My Gartner colleagues Farhan Choudhary Jeremy D’Hoinne and I just launched coverage of the AI Trust Risk & Security Management (TriSM) market. AI TriSM comprises multiple software segments that ensure AI model; governance, trustworthiness, fairness, reliability, efficacy, security and data protection. See Market Guide for AI Trust, Risk & Security Management
As users start operationalizing their AI models, their attention quickly turns to managing model risk and ensuring their AI can be trusted to perform as designed. In fact, our last Gartner enterprise AI survey found that ‘security or privacy concerns’ are the number 1 barrier to AI model implementation so it’s no wonder that’s where user attention turns once models are put into production. See Survey Analysis: Moving AI Projects From Prototype to Production
Today the AI TriSM market is fragmented, and users must select solutions from multiple categories to manage many inherent risks and issues. Most AI vendors and platforms do not provide all required functionality but over time we believe they will acquire these capabilities from existing niche vendors as noted in Figure 1 below.
Third Party AI Models
Further, today users are mainly concerned about managing risks of their own homegrown models and have yet to incorporate TriSM around third party models that use AI, such as advanced cybersecurity products for endpoint and network protection. We believe these third party models will increasingly be managed by end-user organizations so that users understand the AI functions they have bought into, and can ensure models operate as expected.

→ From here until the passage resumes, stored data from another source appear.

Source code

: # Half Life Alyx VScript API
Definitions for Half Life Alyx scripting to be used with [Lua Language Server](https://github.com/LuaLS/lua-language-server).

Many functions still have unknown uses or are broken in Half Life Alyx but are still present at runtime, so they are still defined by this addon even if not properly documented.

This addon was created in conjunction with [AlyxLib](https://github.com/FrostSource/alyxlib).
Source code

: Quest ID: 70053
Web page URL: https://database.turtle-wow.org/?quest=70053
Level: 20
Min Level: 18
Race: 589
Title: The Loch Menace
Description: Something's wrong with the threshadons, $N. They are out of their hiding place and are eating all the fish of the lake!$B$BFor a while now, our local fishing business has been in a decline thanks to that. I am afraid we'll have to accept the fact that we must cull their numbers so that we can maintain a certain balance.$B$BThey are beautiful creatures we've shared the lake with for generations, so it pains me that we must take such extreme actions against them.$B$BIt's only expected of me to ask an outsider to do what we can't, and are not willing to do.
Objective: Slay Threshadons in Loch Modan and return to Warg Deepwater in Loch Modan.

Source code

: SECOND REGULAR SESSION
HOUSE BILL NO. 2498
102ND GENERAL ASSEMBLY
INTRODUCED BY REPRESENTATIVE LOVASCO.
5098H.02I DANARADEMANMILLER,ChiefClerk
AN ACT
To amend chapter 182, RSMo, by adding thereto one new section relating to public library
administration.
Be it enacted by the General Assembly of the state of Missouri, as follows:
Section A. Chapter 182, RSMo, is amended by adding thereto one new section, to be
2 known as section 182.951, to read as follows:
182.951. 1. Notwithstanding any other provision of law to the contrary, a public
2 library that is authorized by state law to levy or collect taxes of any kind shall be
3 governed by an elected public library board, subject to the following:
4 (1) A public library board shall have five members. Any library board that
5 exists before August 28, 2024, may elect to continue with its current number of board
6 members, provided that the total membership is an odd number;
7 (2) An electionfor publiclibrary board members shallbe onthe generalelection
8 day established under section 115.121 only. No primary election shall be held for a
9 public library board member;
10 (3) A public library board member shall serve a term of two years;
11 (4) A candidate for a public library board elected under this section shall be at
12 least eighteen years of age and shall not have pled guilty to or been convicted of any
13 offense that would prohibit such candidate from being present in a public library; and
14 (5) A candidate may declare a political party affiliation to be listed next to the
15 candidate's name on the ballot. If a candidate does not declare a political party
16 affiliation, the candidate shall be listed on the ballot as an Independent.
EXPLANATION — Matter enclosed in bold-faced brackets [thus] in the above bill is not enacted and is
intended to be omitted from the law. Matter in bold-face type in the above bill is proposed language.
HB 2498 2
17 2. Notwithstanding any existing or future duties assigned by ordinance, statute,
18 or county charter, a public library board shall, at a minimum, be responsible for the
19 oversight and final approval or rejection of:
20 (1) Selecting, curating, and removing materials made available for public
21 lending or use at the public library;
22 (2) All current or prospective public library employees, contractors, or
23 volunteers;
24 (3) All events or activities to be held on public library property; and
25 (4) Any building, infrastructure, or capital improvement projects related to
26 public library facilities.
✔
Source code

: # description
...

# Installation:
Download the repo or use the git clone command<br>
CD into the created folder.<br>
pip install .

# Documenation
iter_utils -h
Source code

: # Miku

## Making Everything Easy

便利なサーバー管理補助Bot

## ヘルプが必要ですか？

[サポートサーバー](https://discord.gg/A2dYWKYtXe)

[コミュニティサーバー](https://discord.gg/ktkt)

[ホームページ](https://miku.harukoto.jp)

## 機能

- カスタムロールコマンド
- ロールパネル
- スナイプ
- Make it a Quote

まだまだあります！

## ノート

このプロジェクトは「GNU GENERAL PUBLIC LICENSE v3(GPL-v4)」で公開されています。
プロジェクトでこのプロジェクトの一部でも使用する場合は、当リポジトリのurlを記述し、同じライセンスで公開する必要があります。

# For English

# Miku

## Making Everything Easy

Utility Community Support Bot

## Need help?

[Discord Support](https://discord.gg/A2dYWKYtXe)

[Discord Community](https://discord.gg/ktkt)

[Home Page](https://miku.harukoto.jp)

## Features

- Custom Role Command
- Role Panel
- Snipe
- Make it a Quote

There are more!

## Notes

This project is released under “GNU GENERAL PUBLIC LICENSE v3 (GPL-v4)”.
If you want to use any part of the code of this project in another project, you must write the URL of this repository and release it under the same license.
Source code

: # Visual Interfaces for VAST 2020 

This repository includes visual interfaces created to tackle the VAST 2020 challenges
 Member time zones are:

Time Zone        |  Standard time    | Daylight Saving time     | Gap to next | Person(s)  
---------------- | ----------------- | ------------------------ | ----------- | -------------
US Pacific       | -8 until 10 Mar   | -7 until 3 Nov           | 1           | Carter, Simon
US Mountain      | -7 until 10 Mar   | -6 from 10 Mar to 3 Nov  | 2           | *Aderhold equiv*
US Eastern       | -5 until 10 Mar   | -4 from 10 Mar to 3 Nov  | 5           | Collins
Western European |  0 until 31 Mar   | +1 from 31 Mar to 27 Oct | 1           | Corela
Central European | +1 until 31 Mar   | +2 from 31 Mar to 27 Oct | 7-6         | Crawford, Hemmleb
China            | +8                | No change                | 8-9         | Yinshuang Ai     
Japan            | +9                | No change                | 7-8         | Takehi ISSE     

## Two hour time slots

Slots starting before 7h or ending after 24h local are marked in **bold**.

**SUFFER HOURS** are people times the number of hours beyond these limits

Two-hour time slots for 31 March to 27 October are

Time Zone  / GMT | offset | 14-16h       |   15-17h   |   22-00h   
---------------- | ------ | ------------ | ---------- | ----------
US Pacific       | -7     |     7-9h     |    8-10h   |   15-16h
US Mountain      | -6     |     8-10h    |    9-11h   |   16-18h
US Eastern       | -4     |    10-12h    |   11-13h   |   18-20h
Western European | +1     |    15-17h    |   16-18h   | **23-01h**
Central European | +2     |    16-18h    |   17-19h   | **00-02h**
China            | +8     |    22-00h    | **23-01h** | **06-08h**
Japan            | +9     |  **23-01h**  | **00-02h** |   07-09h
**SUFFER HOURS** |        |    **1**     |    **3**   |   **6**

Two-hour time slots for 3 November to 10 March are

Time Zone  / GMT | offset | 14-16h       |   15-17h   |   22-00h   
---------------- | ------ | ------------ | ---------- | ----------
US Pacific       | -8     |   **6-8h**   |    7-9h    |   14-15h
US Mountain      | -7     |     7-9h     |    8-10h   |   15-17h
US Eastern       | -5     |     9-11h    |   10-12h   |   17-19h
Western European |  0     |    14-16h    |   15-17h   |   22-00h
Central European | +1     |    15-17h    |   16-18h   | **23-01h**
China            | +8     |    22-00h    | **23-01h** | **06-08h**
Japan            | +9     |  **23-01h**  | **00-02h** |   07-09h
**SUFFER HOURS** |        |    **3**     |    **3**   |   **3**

Build TRiSM in – not as an Afterthought
Security and risk concerns are almost always an afterthought in any system development and deployment. When it comes to AI, this is an especially poor design choice since there are so many moving parts and so many of them are opaque to most users.
There’s no need to rely on a black box running critical functions for your enterprise. There are in fact many solutions that bring transparency and trust, keep the bad guys out, prevent benign mistakes, protect sensitive data, and keep AI models functioning as intended. These solutions just need to be used.
The good news is that the same solutions that manage risk and security also help optimize AI model performance. Hopefully that will get users to deploy AI TRiSM, and once they do, the inherent risks will be readily apparent.
After all, if you aren’t looking, you won’t see. But frankly, this is the kind of elephant in the room that you are much better off staring down.